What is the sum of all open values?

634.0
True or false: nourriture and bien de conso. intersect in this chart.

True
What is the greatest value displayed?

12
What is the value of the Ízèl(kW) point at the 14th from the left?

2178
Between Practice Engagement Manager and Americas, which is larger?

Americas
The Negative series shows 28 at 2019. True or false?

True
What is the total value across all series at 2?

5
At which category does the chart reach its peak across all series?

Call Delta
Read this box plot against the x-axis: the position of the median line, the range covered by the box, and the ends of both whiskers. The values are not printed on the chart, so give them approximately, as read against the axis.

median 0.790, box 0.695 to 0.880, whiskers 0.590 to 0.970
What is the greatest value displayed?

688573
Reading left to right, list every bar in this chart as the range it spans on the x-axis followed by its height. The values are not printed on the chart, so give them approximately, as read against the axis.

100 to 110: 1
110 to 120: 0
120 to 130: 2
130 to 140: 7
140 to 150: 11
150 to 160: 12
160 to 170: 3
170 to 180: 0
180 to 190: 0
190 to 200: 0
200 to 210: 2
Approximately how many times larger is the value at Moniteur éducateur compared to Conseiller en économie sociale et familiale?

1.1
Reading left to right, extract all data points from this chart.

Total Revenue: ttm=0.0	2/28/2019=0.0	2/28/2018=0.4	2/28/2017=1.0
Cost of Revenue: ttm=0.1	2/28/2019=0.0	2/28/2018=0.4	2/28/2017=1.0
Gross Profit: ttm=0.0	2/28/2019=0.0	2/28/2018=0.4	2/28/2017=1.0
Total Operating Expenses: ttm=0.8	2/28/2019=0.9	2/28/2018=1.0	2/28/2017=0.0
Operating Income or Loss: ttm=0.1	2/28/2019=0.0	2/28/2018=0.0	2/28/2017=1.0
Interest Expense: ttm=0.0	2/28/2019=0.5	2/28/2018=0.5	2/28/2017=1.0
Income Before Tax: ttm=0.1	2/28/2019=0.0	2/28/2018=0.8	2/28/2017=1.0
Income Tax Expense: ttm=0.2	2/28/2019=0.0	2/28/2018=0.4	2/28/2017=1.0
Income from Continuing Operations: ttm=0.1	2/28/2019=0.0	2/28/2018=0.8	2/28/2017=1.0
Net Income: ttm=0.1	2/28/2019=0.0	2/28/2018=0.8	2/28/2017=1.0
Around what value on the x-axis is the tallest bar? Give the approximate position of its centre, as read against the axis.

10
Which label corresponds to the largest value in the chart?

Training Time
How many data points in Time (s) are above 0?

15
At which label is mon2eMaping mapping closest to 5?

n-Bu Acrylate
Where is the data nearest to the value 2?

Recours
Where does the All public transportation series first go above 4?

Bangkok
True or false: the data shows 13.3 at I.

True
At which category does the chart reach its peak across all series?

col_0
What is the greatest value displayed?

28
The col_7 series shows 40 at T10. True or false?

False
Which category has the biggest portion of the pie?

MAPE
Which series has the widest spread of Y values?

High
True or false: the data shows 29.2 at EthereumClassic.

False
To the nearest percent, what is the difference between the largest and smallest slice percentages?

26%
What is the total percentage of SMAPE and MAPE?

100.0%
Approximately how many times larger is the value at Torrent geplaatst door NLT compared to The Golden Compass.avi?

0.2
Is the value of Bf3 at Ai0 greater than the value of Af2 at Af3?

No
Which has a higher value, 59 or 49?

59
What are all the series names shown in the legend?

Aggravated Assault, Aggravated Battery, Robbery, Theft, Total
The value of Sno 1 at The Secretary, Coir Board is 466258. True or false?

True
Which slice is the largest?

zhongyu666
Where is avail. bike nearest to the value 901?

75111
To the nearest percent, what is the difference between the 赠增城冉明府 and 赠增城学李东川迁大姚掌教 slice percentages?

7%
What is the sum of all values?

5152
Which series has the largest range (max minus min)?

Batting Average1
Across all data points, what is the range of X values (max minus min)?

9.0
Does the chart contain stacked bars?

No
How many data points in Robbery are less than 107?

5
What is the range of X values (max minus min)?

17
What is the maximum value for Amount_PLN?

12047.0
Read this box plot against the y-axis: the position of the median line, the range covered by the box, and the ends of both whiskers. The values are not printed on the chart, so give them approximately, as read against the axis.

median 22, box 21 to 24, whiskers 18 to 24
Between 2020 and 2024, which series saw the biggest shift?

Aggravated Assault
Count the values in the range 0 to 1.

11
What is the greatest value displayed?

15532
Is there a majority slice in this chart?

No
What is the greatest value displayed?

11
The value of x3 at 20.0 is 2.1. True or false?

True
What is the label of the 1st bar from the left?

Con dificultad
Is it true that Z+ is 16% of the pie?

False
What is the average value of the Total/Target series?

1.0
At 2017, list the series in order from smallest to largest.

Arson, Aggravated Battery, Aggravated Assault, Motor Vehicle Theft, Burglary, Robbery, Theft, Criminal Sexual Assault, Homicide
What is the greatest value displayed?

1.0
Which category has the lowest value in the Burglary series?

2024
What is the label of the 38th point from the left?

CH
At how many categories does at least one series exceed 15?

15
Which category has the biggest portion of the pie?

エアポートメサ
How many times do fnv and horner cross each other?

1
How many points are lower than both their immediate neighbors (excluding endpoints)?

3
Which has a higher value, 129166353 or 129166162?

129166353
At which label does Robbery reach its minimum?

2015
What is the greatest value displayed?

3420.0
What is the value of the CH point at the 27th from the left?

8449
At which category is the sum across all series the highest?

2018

════════════════

• **INSTRUCTIONS TO FOLLOW**: Set out every line above as a Markdown table with the columns "Row" and "Line", numbering the rows in order and leaving out the blank lines.

• **FINISHED TASK**:
| Row | Line |
|---|---|
| 1 | What is the sum of all open values? |
| 2 | 634.0 |
| 3 | True or false: nourriture and bien de conso. intersect in this chart. |
| 4 | True |
| 5 | What is the greatest value displayed? |
| 6 | 12 |
| 7 | What is the value of the Ízèl(kW) point at the 14th from the left? |
| 8 | 2178 |
| 9 | Between Practice Engagement Manager and Americas, which is larger? |
| 10 | Americas |
| 11 | The Negative series shows 28 at 2019. True or false? |
| 12 | True |
| 13 | What is the total value across all series at 2? |
| 14 | 5 |
| 15 | At which category does the chart reach its peak across all series? |
| 16 | Call Delta |
| 17 | Read this box plot against the x-axis: the position of the median line, the range covered by the box, and the ends of both whiskers. The values are not printed on the chart, so give them approximately, as read against the axis. |
| 18 | median 0.790, box 0.695 to 0.880, whiskers 0.590 to 0.970 |
| 19 | What is the greatest value displayed? |
| 20 | 688573 |
| 21 | Reading left to right, list every bar in this chart as the range it spans on the x-axis followed by its height. The values are not printed on the chart, so give them approximately, as read against the axis. |
| 22 | 100 to 110: 1 |
| 23 | 110 to 120: 0 |
| 24 | 120 to 130: 2 |
| 25 | 130 to 140: 7 |
| 26 | 140 to 150: 11 |
| 27 | 150 to 160: 12 |
| 28 | 160 to 170: 3 |
| 29 | 170 to 180: 0 |
| 30 | 180 to 190: 0 |
| 31 | 190 to 200: 0 |
| 32 | 200 to 210: 2 |
| 33 | Approximately how many times larger is the value at Moniteur éducateur compared to Conseiller en économie sociale et familiale? |
| 34 | 1.1 |
| 35 | Reading left to right, extract all data points from this chart. |
| 36 | Total Revenue: ttm=0.0	2/28/2019=0.0	2/28/2018=0.4	2/28/2017=1.0 |
| 37 | Cost of Revenue: ttm=0.1	2/28/2019=0.0	2/28/2018=0.4	2/28/2017=1.0 |
| 38 | Gross Profit: ttm=0.0	2/28/2019=0.0	2/28/2018=0.4	2/28/2017=1.0 |
| 39 | Total Operating Expenses: ttm=0.8	2/28/2019=0.9	2/28/2018=1.0	2/28/2017=0.0 |
| 40 | Operating Income or Loss: ttm=0.1	2/28/2019=0.0	2/28/2018=0.0	2/28/2017=1.0 |
| 41 | Interest Expense: ttm=0.0	2/28/2019=0.5	2/28/2018=0.5	2/28/2017=1.0 |
| 42 | Income Before Tax: ttm=0.1	2/28/2019=0.0	2/28/2018=0.8	2/28/2017=1.0 |
| 43 | Income Tax Expense: ttm=0.2	2/28/2019=0.0	2/28/2018=0.4	2/28/2017=1.0 |
| 44 | Income from Continuing Operations: ttm=0.1	2/28/2019=0.0	2/28/2018=0.8	2/28/2017=1.0 |
| 45 | Net Income: ttm=0.1	2/28/2019=0.0	2/28/2018=0.8	2/28/2017=1.0 |
| 46 | Around what value on the x-axis is the tallest bar? Give the approximate position of its centre, as read against the axis. |
| 47 | 10 |
| 48 | Which label corresponds to the largest value in the chart? |
| 49 | Training Time |
| 50 | How many data points in Time (s) are above 0? |
| 51 | 15 |
| 52 | At which label is mon2eMaping mapping closest to 5? |
| 53 | n-Bu Acrylate |
| 54 | Where is the data nearest to the value 2? |
| 55 | Recours |
| 56 | Where does the All public transportation series first go above 4? |
| 57 | Bangkok |
| 58 | True or false: the data shows 13.3 at I. |
| 59 | True |
| 60 | At which category does the chart reach its peak across all series? |
| 61 | col_0 |
| 62 | What is the greatest value displayed? |
| 63 | 28 |
| 64 | The col_7 series shows 40 at T10. True or false? |
| 65 | False |
| 66 | Which category has the biggest portion of the pie? |
| 67 | MAPE |
| 68 | Which series has the widest spread of Y values? |
| 69 | High |
| 70 | True or false: the data shows 29.2 at EthereumClassic. |
| 71 | False |
| 72 | To the nearest percent, what is the difference between the largest and smallest slice percentages? |
| 73 | 26% |
| 74 | What is the total percentage of SMAPE and MAPE? |
| 75 | 100.0% |
| 76 | Approximately how many times larger is the value at Torrent geplaatst door NLT compared to The Golden Compass.avi? |
| 77 | 0.2 |
| 78 | Is the value of Bf3 at Ai0 greater than the value of Af2 at Af3? |
| 79 | No |
| 80 | Which has a higher value, 59 or 49? |
| 81 | 59 |
| 82 | What are all the series names shown in the legend? |
| 83 | Aggravated Assault, Aggravated Battery, Robbery, Theft, Total |
| 84 | The value of Sno 1 at The Secretary, Coir Board is 466258. True or false? |
| 85 | True |
| 86 | Which slice is the largest? |
| 87 | zhongyu666 |
| 88 | Where is avail. bike nearest to the value 901? |
| 89 | 75111 |
| 90 | To the nearest percent, what is the difference between the 赠增城冉明府 and 赠增城学李东川迁大姚掌教 slice percentages? |
| 91 | 7% |
| 92 | What is the sum of all values? |
| 93 | 5152 |
| 94 | Which series has the largest range (max minus min)? |
| 95 | Batting Average1 |
| 96 | Across all data points, what is the range of X values (max minus min)? |
| 97 | 9.0 |
| 98 | Does the chart contain stacked bars? |
| 99 | No |
| 100 | How many data points in Robbery are less than 107? |
| 101 | 5 |
| 102 | What is the range of X values (max minus min)? |
| 103 | 17 |
| 104 | What is the maximum value for Amount_PLN? |
| 105 | 12047.0 |
| 106 | Read this box plot against the y-axis: the position of the median line, the range covered by the box, and the ends of both whiskers. The values are not printed on the chart, so give them approximately, as read against the axis. |
| 107 | median 22, box 21 to 24, whiskers 18 to 24 |
| 108 | Between 2020 and 2024, which series saw the biggest shift? |
| 109 | Aggravated Assault |
| 110 | Count the values in the range 0 to 1. |
| 111 | 11 |
| 112 | What is the greatest value displayed? |
| 113 | 15532 |
| 114 | Is there a majority slice in this chart? |
| 115 | No |
| 116 | What is the greatest value displayed? |
| 117 | 11 |
| 118 | The value of x3 at 20.0 is 2.1. True or false? |
| 119 | True |
| 120 | What is the label of the 1st bar from the left? |
| 121 | Con dificultad |
| 122 | Is it true that Z+ is 16% of the pie? |
| 123 | False |
| 124 | What is the average value of the Total/Target series? |
| 125 | 1.0 |
| 126 | At 2017, list the series in order from smallest to largest. |
| 127 | Arson, Aggravated Battery, Aggravated Assault, Motor Vehicle Theft, Burglary, Robbery, Theft, Criminal Sexual Assault, Homicide |
| 128 | What is the greatest value displayed? |
| 129 | 1.0 |
| 130 | Which category has the lowest value in the Burglary series? |
| 131 | 2024 |
| 132 | What is the label of the 38th point from the left? |
| 133 | CH |
| 134 | At how many categories does at least one series exceed 15? |
| 135 | 15 |
| 136 | Which category has the biggest portion of the pie? |
| 137 | エアポートメサ |
| 138 | How many times do fnv and horner cross each other? |
| 139 | 1 |
| 140 | How many points are lower than both their immediate neighbors (excluding endpoints)? |
| 141 | 3 |
| 142 | Which has a higher value, 129166353 or 129166162? |
| 143 | 129166353 |
| 144 | At which label does Robbery reach its minimum? |
| 145 | 2015 |
| 146 | What is the greatest value displayed? |
| 147 | 3420.0 |
| 148 | What is the value of the CH point at the 27th from the left? |
| 149 | 8449 |
| 150 | At which category is the sum across all series the highest? |
| 151 | 2018 |